— What to work on —
Which lines in the items below contain the string "Link", with capitalization matching exactly? Find them and copy each one out in full.
Input material below:
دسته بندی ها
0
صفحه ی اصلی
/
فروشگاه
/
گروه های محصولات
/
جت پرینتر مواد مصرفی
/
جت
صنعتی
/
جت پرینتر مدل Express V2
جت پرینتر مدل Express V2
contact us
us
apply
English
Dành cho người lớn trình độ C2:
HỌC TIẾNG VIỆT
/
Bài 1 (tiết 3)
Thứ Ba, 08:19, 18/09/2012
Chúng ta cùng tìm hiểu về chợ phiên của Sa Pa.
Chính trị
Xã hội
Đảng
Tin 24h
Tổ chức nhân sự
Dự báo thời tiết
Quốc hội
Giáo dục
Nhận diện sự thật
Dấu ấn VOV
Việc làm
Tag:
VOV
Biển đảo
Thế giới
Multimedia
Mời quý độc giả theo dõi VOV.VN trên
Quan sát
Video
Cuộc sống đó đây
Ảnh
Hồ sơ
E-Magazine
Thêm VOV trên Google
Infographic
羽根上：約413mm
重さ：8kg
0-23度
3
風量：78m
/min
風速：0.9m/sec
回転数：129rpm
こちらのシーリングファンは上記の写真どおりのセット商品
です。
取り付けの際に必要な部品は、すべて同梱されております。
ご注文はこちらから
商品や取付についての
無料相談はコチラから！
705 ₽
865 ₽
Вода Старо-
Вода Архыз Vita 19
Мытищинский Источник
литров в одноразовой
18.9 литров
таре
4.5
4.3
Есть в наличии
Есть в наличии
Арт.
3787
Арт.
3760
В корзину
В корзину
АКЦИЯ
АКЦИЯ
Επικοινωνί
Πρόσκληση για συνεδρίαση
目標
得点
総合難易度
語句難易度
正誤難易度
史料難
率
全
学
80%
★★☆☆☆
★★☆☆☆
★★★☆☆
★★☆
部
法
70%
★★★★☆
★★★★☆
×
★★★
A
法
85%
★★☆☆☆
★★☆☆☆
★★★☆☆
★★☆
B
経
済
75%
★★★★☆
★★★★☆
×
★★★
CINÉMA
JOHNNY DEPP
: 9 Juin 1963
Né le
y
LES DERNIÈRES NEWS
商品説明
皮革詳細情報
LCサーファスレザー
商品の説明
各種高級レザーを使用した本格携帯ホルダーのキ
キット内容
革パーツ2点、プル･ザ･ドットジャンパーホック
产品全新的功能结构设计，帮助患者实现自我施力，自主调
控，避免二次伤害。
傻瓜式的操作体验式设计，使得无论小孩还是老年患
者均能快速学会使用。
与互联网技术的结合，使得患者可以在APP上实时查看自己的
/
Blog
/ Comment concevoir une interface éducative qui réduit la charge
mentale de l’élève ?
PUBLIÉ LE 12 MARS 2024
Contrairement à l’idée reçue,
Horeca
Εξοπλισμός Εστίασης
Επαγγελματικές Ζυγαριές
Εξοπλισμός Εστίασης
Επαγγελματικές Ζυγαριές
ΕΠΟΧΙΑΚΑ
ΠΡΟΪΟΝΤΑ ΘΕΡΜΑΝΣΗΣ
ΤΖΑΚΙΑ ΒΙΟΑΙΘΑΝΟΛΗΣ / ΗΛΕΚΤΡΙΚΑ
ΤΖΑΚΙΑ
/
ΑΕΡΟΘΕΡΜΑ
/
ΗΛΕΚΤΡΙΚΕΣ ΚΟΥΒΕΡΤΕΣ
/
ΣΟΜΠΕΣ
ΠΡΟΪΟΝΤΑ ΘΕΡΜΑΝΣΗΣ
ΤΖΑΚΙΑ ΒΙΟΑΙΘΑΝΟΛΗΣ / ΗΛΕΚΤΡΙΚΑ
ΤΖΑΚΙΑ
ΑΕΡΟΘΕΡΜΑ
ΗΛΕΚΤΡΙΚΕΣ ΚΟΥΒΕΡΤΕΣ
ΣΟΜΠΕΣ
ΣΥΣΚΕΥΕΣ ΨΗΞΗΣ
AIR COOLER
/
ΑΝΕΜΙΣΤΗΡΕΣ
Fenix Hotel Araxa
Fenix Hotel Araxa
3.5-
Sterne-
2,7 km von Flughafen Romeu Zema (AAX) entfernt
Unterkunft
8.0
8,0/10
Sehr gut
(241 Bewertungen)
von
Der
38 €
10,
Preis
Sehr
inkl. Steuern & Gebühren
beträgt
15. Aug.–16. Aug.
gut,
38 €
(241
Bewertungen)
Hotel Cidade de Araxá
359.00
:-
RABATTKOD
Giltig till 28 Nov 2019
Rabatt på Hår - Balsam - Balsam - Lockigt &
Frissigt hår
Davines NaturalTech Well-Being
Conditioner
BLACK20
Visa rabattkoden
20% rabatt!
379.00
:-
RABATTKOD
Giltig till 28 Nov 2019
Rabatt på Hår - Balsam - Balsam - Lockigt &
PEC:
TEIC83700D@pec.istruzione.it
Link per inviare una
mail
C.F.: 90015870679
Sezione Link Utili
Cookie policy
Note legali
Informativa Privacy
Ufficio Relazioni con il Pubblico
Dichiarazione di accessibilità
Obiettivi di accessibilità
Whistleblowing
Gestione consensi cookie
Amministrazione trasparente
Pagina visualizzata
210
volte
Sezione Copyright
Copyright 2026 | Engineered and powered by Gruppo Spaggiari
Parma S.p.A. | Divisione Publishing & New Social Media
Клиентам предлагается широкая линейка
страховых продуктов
End of Input material.
— Task solution —
Link per inviare una
Sezione Link Utili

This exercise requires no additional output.